If you were to ask any random individual who the greatest writer of all time was, chances are they’ll mention William Shakespeare. Though deceased for exactly 400 years, Shakespeare continues to hold center stage as the most venerable author in the world. But why? And if his works were written over four centuries ago, why should we read them today? The answers to those questions will be provided in a witty and entertaining fashion at a presentation of the Zany Majestic Bard on October 4th at Washington County Community College. The presentation, to be conducted by David Greenham, is an educational theatrical experience open to public at no cost.

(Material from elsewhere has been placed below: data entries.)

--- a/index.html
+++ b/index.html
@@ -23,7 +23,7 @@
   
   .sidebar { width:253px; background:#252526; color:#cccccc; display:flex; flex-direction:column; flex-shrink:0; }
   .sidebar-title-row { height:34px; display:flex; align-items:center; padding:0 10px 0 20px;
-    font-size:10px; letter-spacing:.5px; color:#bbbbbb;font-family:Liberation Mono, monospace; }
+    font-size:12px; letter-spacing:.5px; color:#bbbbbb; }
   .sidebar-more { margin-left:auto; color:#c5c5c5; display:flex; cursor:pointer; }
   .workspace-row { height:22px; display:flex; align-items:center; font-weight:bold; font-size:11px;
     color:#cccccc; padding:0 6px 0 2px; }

“Whether you are part of a workaday world, in retirement, or the most untutored schoolboy, you will find out that Shakespeare is indeed priceless and accessible for all,” reads a quote from the event’s website at the Maine Humanities Council. The impact of Shakespeare can’t be understated: in that single sentence, six of the words used—workaday, retirement, untutored, schoolboy, priceless and accessible—were all invented by Shakespeare, along with 1,700 other commonly used words!
While part of the goal of the program is to illuminate Shakespeare’s contributions to our language, it is also intended to broaden his appeal by demonstrating exactly how witty and playful his writings often were. With a distinguished theatrical background, including 14 years as the artistic director at the Theater at Monmouth (the Shakespearean Theater of Maine), Greenham is perfectly suited to the task.

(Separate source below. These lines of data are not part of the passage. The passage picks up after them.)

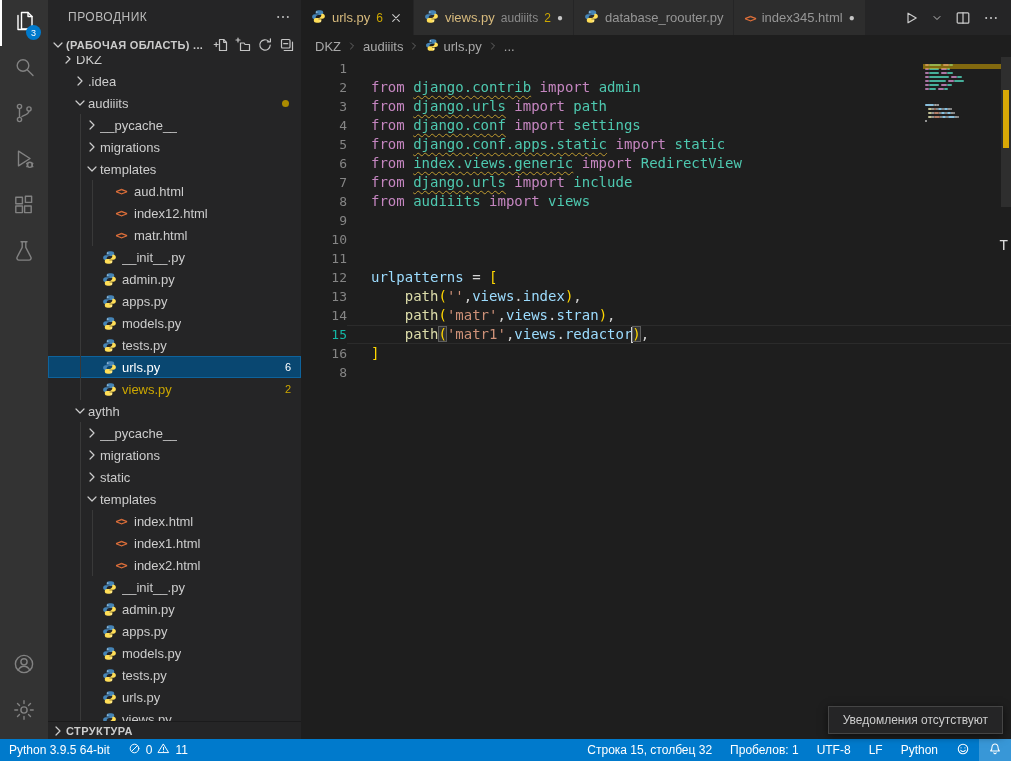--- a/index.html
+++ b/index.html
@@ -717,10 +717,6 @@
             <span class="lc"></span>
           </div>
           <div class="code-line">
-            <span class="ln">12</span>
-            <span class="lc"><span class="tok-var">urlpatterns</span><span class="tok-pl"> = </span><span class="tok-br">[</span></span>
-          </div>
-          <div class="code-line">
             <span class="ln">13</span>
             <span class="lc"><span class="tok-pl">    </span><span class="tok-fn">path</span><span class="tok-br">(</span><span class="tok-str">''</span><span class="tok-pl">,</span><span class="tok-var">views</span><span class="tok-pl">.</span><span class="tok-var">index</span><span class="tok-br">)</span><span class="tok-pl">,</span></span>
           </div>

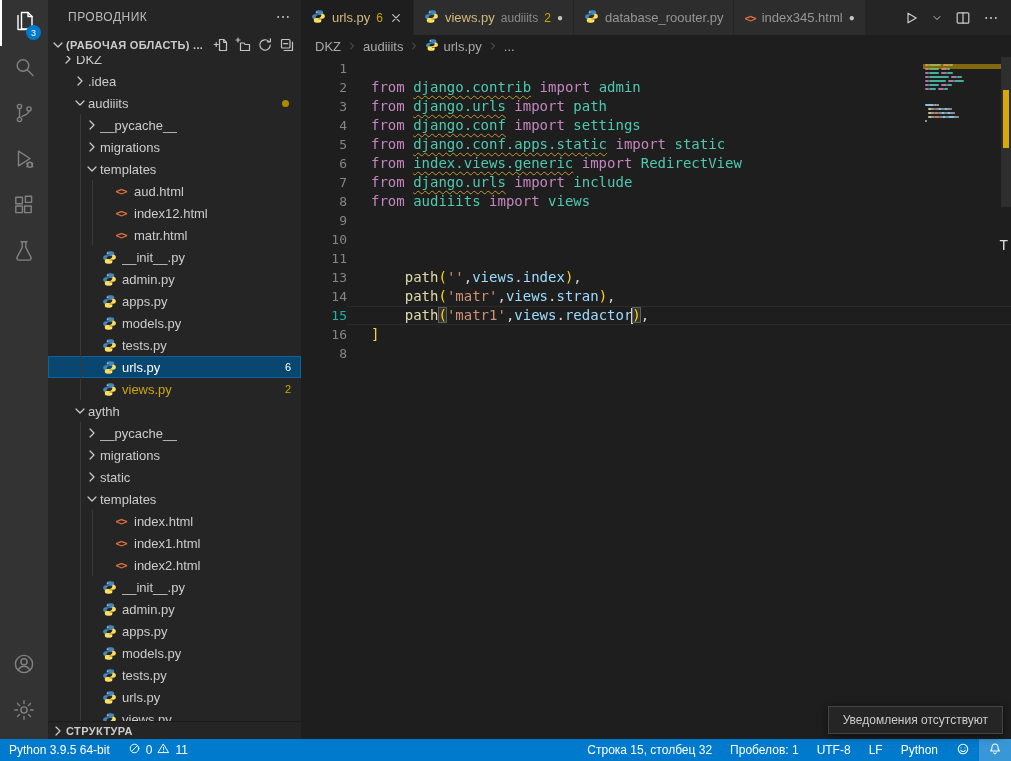--- a/index.html
+++ b/index.html
@@ -46,7 +46,7 @@
   .tree-badge.warn { color:#cca700; }
   .tree-dot { margin-left:auto; margin-right:12px; width:7px; height:7px; border-radius:50%; background:#ab8b00; }
   .structure-row { height:18px; display:flex; align-items:center; font-size:11px; font-weight:bold;
-    color:#cccccc; border-top:1px solid #1b1b1c; padding-left:2px; letter-spacing:.4px; cursor:pointer; }
+    color:#cccccc; border-top:1px solid #1b1b1c; padding-left:12px; letter-spacing:.4px; cursor:pointer; }
 
   
   .main { flex:1; display:flex; flex-direction:column; min-width:0; }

The Zany, Majestic Bard was developed earlier this year by the Maine Humanities Council in honor of the 400th anniversary of Shakespeare’s death. Greenham pledged to perform the presentation at interested libraries around the state, prompting WCCC Library Director Elizabeth Phillips—herself an avid Shakespeare fan—to contact him.
“He knew how to write to his audience,” Phillips said. “People can get meaning that applies to their own lives from his plays.” She explained that his plays include timeless themes that people struggle with, such as prejudice, and added that they provide a window into history. “It creates an interest in that era.”
The presentation will be held in the auditorium in St. Croix Hall at WCCC on Tuesday, October 4th at 6:00 pm. There is no charge for the event and no registration is required. Greenham will be conducting a workshop at Calais High School the following day for students participating in Alice Wilkinson’s English class.